EXERCISE BRIEF = Reproduce every line of the data below verbatim, with all wording, numbers, spacing, and blank lines unchanged.

*** DATA PROVIDED Section Begins ***

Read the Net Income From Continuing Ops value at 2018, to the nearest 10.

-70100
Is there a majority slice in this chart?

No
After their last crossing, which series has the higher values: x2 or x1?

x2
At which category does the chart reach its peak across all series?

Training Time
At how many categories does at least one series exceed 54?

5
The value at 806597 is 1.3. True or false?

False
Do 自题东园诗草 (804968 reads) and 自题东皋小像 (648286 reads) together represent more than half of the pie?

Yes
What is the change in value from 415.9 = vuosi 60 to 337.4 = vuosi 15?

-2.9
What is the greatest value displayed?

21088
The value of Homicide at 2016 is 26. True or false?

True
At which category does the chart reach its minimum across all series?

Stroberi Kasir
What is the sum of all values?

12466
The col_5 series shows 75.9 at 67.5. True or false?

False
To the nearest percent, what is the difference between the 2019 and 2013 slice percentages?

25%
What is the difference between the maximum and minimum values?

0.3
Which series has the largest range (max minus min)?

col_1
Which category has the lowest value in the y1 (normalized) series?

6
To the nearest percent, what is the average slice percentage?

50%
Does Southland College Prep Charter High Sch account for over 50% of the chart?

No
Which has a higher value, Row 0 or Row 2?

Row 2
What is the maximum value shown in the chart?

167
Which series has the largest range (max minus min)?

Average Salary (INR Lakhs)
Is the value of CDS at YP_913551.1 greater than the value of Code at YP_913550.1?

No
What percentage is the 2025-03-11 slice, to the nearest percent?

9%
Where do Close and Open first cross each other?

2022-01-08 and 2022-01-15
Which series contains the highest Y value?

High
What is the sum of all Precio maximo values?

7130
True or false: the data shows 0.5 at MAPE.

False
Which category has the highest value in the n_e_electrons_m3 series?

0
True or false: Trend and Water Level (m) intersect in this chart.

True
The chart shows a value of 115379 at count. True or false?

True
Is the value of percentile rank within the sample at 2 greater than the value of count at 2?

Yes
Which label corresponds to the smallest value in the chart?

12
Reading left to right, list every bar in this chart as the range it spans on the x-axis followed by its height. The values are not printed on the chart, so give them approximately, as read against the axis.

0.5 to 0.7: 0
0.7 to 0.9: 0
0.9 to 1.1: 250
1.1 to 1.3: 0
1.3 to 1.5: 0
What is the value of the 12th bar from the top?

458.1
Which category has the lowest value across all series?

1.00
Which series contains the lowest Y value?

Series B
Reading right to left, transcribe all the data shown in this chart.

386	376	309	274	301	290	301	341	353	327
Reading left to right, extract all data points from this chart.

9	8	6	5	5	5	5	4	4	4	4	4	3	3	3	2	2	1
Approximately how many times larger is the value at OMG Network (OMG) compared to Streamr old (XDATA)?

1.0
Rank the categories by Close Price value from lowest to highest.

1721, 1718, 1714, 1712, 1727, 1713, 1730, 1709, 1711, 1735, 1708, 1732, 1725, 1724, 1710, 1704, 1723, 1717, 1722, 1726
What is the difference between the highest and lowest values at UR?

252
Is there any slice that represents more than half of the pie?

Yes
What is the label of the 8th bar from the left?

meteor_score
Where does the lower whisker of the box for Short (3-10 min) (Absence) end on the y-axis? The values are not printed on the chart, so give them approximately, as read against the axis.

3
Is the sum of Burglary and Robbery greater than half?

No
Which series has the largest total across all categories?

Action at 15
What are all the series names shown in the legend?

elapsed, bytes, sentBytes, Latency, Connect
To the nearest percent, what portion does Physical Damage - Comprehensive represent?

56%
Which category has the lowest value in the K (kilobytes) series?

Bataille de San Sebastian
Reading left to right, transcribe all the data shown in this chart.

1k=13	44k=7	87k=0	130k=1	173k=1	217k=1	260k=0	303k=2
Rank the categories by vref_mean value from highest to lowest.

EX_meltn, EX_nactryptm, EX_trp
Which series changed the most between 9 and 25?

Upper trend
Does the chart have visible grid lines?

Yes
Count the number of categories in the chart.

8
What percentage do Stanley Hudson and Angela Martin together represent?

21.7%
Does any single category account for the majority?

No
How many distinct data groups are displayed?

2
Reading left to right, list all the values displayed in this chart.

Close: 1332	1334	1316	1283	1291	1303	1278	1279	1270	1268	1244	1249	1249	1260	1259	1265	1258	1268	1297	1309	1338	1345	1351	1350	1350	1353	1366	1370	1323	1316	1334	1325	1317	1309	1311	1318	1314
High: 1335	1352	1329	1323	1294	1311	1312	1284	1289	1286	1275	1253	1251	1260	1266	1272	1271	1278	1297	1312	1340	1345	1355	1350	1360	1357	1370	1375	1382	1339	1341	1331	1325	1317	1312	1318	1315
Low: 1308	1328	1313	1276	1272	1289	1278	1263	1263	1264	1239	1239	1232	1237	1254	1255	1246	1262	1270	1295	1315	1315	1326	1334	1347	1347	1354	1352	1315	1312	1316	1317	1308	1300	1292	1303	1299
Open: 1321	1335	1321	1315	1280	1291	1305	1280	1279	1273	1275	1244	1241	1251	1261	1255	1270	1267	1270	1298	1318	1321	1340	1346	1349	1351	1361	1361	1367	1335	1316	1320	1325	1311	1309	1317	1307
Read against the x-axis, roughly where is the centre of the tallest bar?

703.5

*** DATA PROVIDED Section Ends ***

EXERCISE RESULT =
Read the Net Income From Continuing Ops value at 2018, to the nearest 10.

-70100
Is there a majority slice in this chart?

No
After their last crossing, which series has the higher values: x2 or x1?

x2
At which category does the chart reach its peak across all series?

Training Time
At how many categories does at least one series exceed 54?

5
The value at 806597 is 1.3. True or false?

False
Do 自题东园诗草 (804968 reads) and 自题东皋小像 (648286 reads) together represent more than half of the pie?

Yes
What is the change in value from 415.9 = vuosi 60 to 337.4 = vuosi 15?

-2.9
What is the greatest value displayed?

21088
The value of Homicide at 2016 is 26. True or false?

True
At which category does the chart reach its minimum across all series?

Stroberi Kasir
What is the sum of all values?

12466
The col_5 series shows 75.9 at 67.5. True or false?

False
To the nearest percent, what is the difference between the 2019 and 2013 slice percentages?

25%
What is the difference between the maximum and minimum values?

0.3
Which series has the largest range (max minus min)?

col_1
Which category has the lowest value in the y1 (normalized) series?

6
To the nearest percent, what is the average slice percentage?

50%
Does Southland College Prep Charter High Sch account for over 50% of the chart?

No
Which has a higher value, Row 0 or Row 2?

Row 2
What is the maximum value shown in the chart?

167
Which series has the largest range (max minus min)?

Average Salary (INR Lakhs)
Is the value of CDS at YP_913551.1 greater than the value of Code at YP_913550.1?

No
What percentage is the 2025-03-11 slice, to the nearest percent?

9%
Where do Close and Open first cross each other?

2022-01-08 and 2022-01-15
Which series contains the highest Y value?

High
What is the sum of all Precio maximo values?

7130
True or false: the data shows 0.5 at MAPE.

False
Which category has the highest value in the n_e_electrons_m3 series?

0
True or false: Trend and Water Level (m) intersect in this chart.

True
The chart shows a value of 115379 at count. True or false?

True
Is the value of percentile rank within the sample at 2 greater than the value of count at 2?

Yes
Which label corresponds to the smallest value in the chart?

12
Reading left to right, list every bar in this chart as the range it spans on the x-axis followed by its height. The values are not printed on the chart, so give them approximately, as read against the axis.

0.5 to 0.7: 0
0.7 to 0.9: 0
0.9 to 1.1: 250
1.1 to 1.3: 0
1.3 to 1.5: 0
What is the value of the 12th bar from the top?

458.1
Which category has the lowest value across all series?

1.00
Which series contains the lowest Y value?

Series B
Reading right to left, transcribe all the data shown in this chart.

386	376	309	274	301	290	301	341	353	327
Reading left to right, extract all data points from this chart.

9	8	6	5	5	5	5	4	4	4	4	4	3	3	3	2	2	1
Approximately how many times larger is the value at OMG Network (OMG) compared to Streamr old (XDATA)?

1.0
Rank the categories by Close Price value from lowest to highest.

1721, 1718, 1714, 1712, 1727, 1713, 1730, 1709, 1711, 1735, 1708, 1732, 1725, 1724, 1710, 1704, 1723, 1717, 1722, 1726
What is the difference between the highest and lowest values at UR?

252
Is there any slice that represents more than half of the pie?

Yes
What is the label of the 8th bar from the left?

meteor_score
Where does the lower whisker of the box for Short (3-10 min) (Absence) end on the y-axis? The values are not printed on the chart, so give them approximately, as read against the axis.

3
Is the sum of Burglary and Robbery greater than half?

No
Which series has the largest total across all categories?

Action at 15
What are all the series names shown in the legend?

elapsed, bytes, sentBytes, Latency, Connect
To the nearest percent, what portion does Physical Damage - Comprehensive represent?

56%
Which category has the lowest value in the K (kilobytes) series?

Bataille de San Sebastian
Reading left to right, transcribe all the data shown in this chart.

1k=13	44k=7	87k=0	130k=1	173k=1	217k=1	260k=0	303k=2
Rank the categories by vref_mean value from highest to lowest.

EX_meltn, EX_nactryptm, EX_trp
Which series changed the most between 9 and 25?

Upper trend
Does the chart have visible grid lines?

Yes
Count the number of categories in the chart.

8
What percentage do Stanley Hudson and Angela Martin together represent?

21.7%
Does any single category account for the majority?

No
How many distinct data groups are displayed?

2
Reading left to right, list all the values displayed in this chart.

Close: 1332	1334	1316	1283	1291	1303	1278	1279	1270	1268	1244	1249	1249	1260	1259	1265	1258	1268	1297	1309	1338	1345	1351	1350	1350	1353	1366	1370	1323	1316	1334	1325	1317	1309	1311	1318	1314
High: 1335	1352	1329	1323	1294	1311	1312	1284	1289	1286	1275	1253	1251	1260	1266	1272	1271	1278	1297	1312	1340	1345	1355	1350	1360	1357	1370	1375	1382	1339	1341	1331	1325	1317	1312	1318	1315
Low: 1308	1328	1313	1276	1272	1289	1278	1263	1263	1264	1239	1239	1232	1237	1254	1255	1246	1262	1270	1295	1315	1315	1326	1334	1347	1347	1354	1352	1315	1312	1316	1317	1308	1300	1292	1303	1299
Open: 1321	1335	1321	1315	1280	1291	1305	1280	1279	1273	1275	1244	1241	1251	1261	1255	1270	1267	1270	1298	1318	1321	1340	1346	1349	1351	1361	1361	1367	1335	1316	1320	1325	1311	1309	1317	1307
Read against the x-axis, roughly where is the centre of the tallest bar?

703.5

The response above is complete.